(Recorded data)
[Start of section]

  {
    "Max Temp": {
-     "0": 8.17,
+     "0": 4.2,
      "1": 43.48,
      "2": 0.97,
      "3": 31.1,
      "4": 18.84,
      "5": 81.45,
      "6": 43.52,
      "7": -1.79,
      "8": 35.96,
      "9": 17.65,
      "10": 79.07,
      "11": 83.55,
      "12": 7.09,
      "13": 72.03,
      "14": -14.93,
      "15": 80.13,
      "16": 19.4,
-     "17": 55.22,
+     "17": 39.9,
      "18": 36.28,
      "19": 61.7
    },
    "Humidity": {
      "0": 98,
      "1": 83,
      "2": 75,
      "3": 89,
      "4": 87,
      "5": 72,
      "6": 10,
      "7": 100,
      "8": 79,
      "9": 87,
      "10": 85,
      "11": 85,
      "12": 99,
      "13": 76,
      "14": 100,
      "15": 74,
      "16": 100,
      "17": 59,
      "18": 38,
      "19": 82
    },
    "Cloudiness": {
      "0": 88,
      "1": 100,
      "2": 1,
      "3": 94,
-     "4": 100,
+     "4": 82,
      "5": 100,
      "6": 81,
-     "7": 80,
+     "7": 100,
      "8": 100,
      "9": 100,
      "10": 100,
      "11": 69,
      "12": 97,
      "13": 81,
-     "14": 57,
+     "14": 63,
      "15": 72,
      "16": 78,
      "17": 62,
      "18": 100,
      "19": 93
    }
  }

[End of section]
[Start of section]

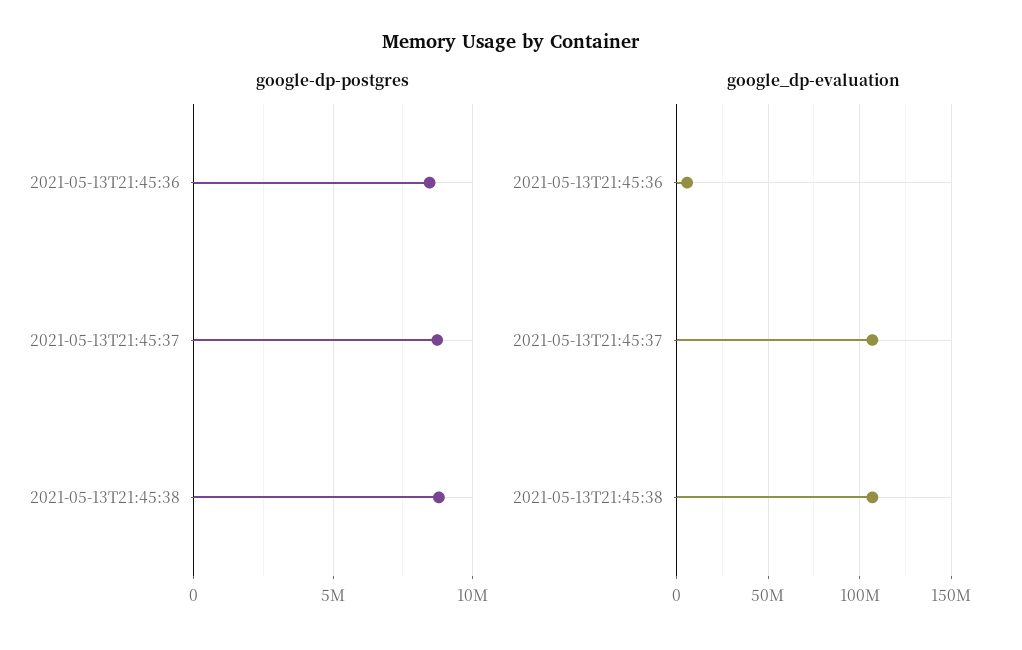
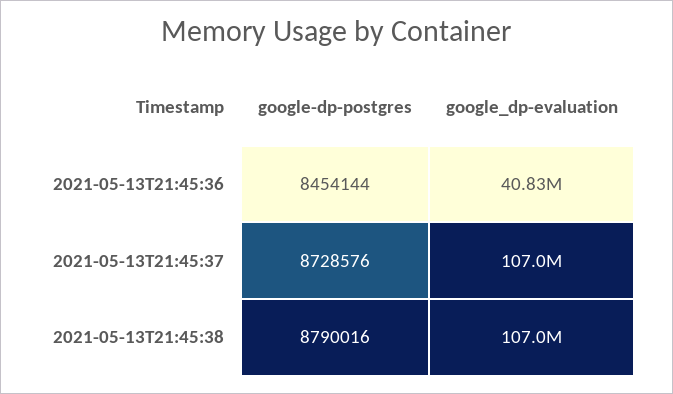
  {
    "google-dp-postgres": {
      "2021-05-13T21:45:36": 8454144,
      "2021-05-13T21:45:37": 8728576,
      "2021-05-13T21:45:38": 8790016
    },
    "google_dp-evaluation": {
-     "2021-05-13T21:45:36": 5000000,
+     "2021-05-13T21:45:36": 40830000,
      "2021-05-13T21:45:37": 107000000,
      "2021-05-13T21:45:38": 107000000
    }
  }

[End of section]
[Start of section]

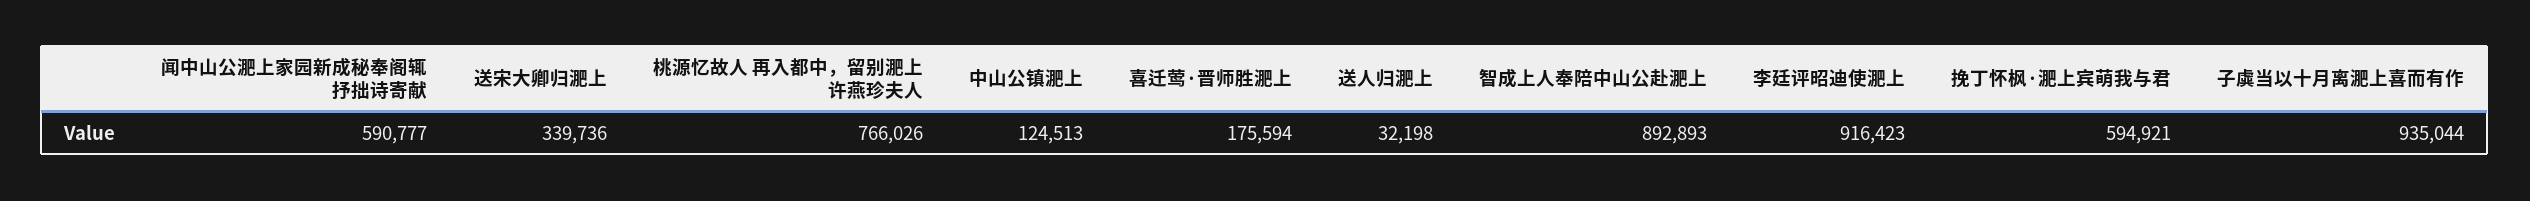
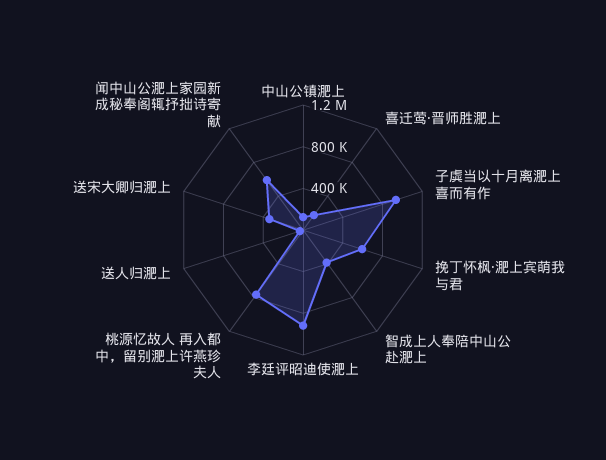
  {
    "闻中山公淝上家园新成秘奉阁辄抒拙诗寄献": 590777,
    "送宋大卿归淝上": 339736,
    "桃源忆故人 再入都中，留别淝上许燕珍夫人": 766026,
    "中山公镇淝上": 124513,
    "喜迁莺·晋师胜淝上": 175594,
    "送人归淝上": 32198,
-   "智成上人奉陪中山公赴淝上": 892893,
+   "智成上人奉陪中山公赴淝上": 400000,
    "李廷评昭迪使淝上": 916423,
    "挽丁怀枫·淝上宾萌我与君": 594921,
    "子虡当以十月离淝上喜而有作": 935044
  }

[End of section]

_What is being asked_.
In the data above, which lines include "智成上人奉陪中山公赴淝上"? Return those lines.

_Solution for this exercise_.
-   "智成上人奉陪中山公赴淝上": 892893,
+   "智成上人奉陪中山公赴淝上": 400000,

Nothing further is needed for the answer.